→ GOAL OF THE EXERCISE
All lines from the one that contains "finiert. Zum anderen" through the final line of the entries must be repeated exactly. No other lines belong in the output.

[Opening SUPPLIED MATERIAL section]

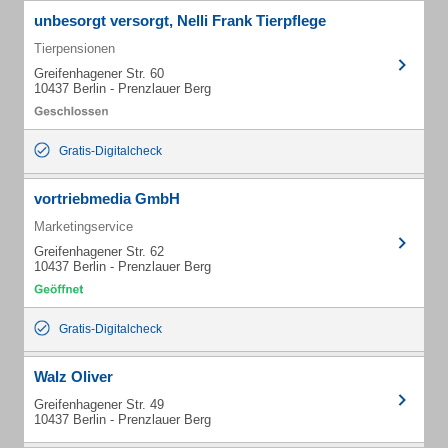
unbesorgt versorgt, Nelli Frank Tierpflege
Tierpensionen
Greifenhagener Str. 60
10437 Berlin - Prenzlauer Berg
Gratis-Digitalcheck
vortriebmedia GmbH
Marketingservice
Greifenhagener Str. 62
10437 Berlin - Prenzlauer Berg
Gratis-Digitalcheck
Walz Oliver
Greifenhagener Str. 49
10437 Berlin - Prenzlauer Berg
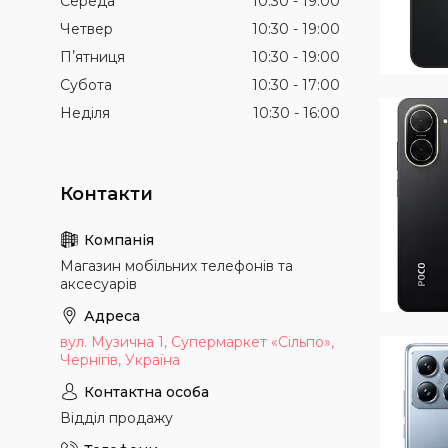
Середа
10:30
19:00
Четвер
10:30
19:00
Пʼятниця
10:30
19:00
Субота
10:30
17:00
Неділя
10:30
16:00
Магазин мобільних телефонів та
аксесуарів
вул. Музична 1, Супермаркет «Сільпо»,
Чернігів, Україна
Відділ продажу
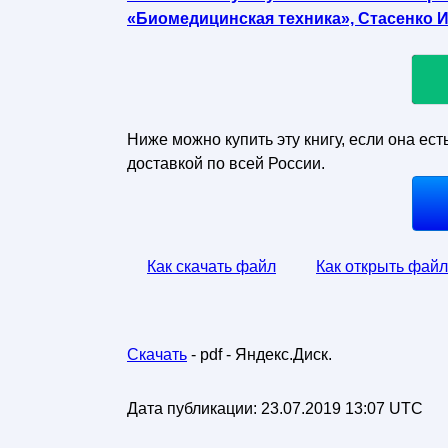
«Биомедицинская техника», Стасенко И.
Ниже можно купить эту книгу, если она ест
доставкой по всей России.
Как скачать файл
Как открыть файл
Скачать
- pdf - Яндекс.Диск.
Дата публикации:
23.07.2019 13:07 UTC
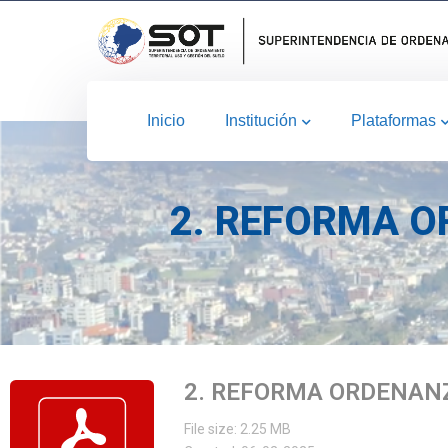
Inicio
Institución
Plataformas
2. REFORMA O
2. REFORMA ORDENAN
File size: 2.25 MB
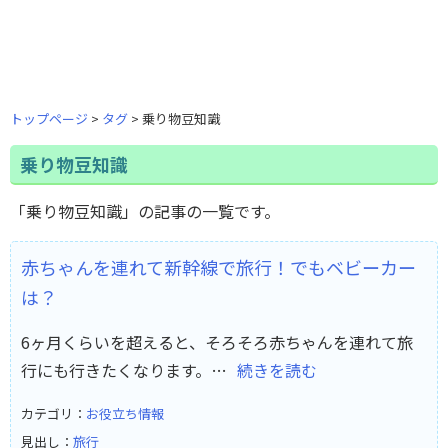
トップページ
タグ
乗り物豆知識
乗り物豆知識
「乗り物豆知識」の記事の一覧です。
赤ちゃんを連れて新幹線で旅行！でもベビーカー
は？
6ヶ月くらいを超えると、そろそろ赤ちゃんを連れて旅
行にも行きたくなります。…
続きを読む
カテゴリ：
お役立ち情報
見出し：
旅行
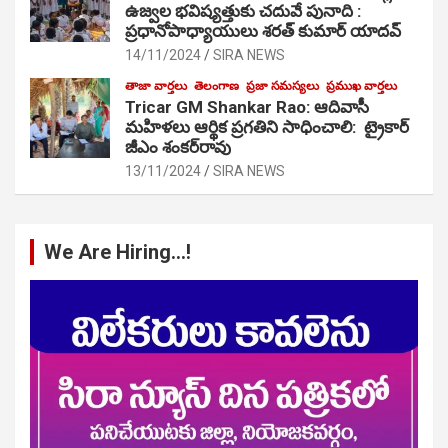
ఉజ్వల భవిష్యత్తుకు చదువే పునాది :
ప్రధానోపాధ్యాయులు శరత్ కుమార్ యాదవ్
14/11/2024
SIRA NEWS
తాజా వార్తలు
తెలంగాణ
ప్రజా సమస్యలు
ప్రముఖ వార్తలు
Tricar GM Shankar Rao: ఆదివాసీ
మహిళలు ఆర్థిక ప్రగతిని సాధించాలి: ట్రైకార్
జీఎం శంకర్‌రావు
13/11/2024
SIRA NEWS
We Are Hiring…!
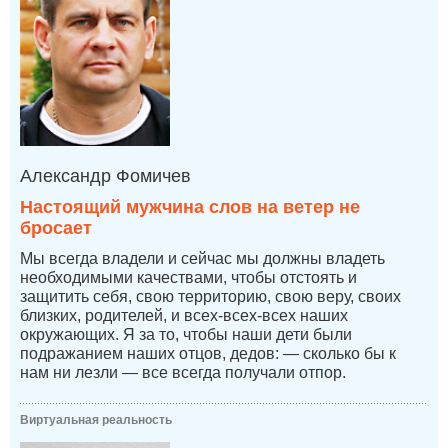
Александр Фомичев
Настоящий мужчина слов на ветер не
бросает
Мы всегда владели и сейчас мы должны владеть
необходимыми качествами, чтобы отстоять и
защитить себя, свою территорию, свою веру, своих
близких, родителей, и всех-всех-всех наших
окружающих. Я за то, чтобы наши дети были
подражанием наших отцов, дедов: — сколько бы к
нам ни лезли — все всегда получали отпор.
Виртуальная реальность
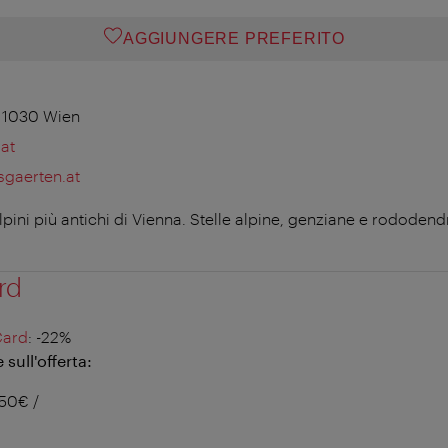
AGGIUNGERE PREFERITO
, 1030 Wien
at
gaerten.at
lpini più antichi di Vienna. Stelle alpine, genziane e rododend
rd
Card
: -22%
sull'offerta:
,50€ /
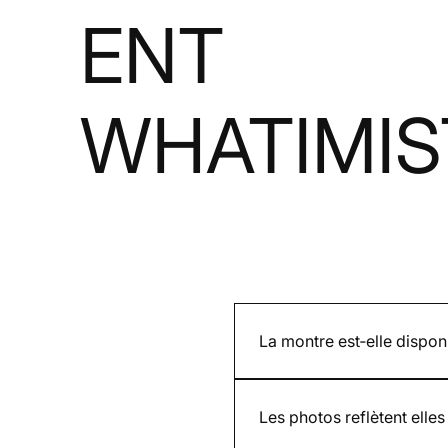
ENT
WHATIMIS
La montre est‑elle dispo
Cela dépend si le modèle est
et est indiqué sur la page p
Les photos reflètent elles 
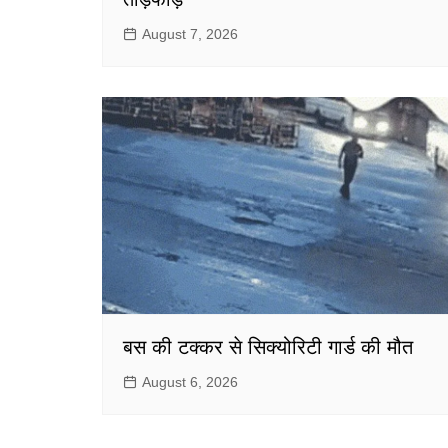
August 7, 2026
बस की टक्कर से सिक्योरिटी गार्ड की मौत
August 6, 2026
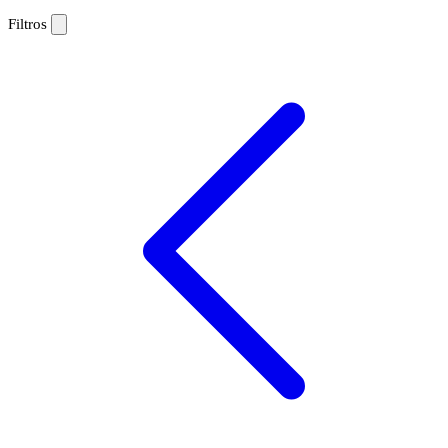
Filtros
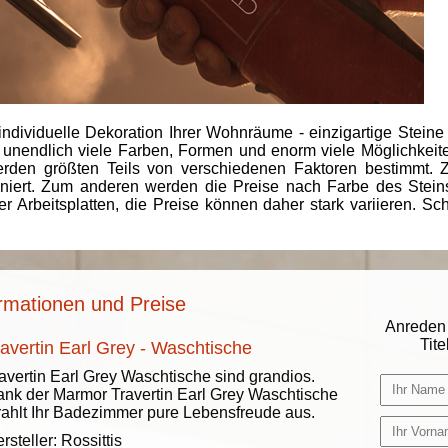
individuelle Dekoration Ihrer Wohnräume - einzigartige Steine
 unendlich viele Farben, Formen und enorm viele Möglichkeiten
rden größten Teils von verschiedenen Faktoren bestimmt.
finiert. Zum anderen werden die Preise nach Farbe des Ste
er Arbeitsplatten, die Preise können daher stark variieren. S
ormationen und Preise
Anreden 
Titel
ravertin Earl Grey - Waschtische
avertin Earl Grey Waschtische sind grandios.
nk der Marmor Travertin Earl Grey Waschtische
rahlt Ihr Badezimmer pure Lebensfreude aus.
rsteller:
Rossittis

[Closing SUPPLIED MATERIAL section]

→ SOLUTION TO THIS EXERCISE
finiert. Zum anderen werden die Preise nach Farbe des Ste
er Arbeitsplatten, die Preise können daher stark variieren. S
ormationen und Preise
Anreden 
Titel
ravertin Earl Grey - Waschtische
avertin Earl Grey Waschtische sind grandios.
nk der Marmor Travertin Earl Grey Waschtische
rahlt Ihr Badezimmer pure Lebensfreude aus.
rsteller:
Rossittis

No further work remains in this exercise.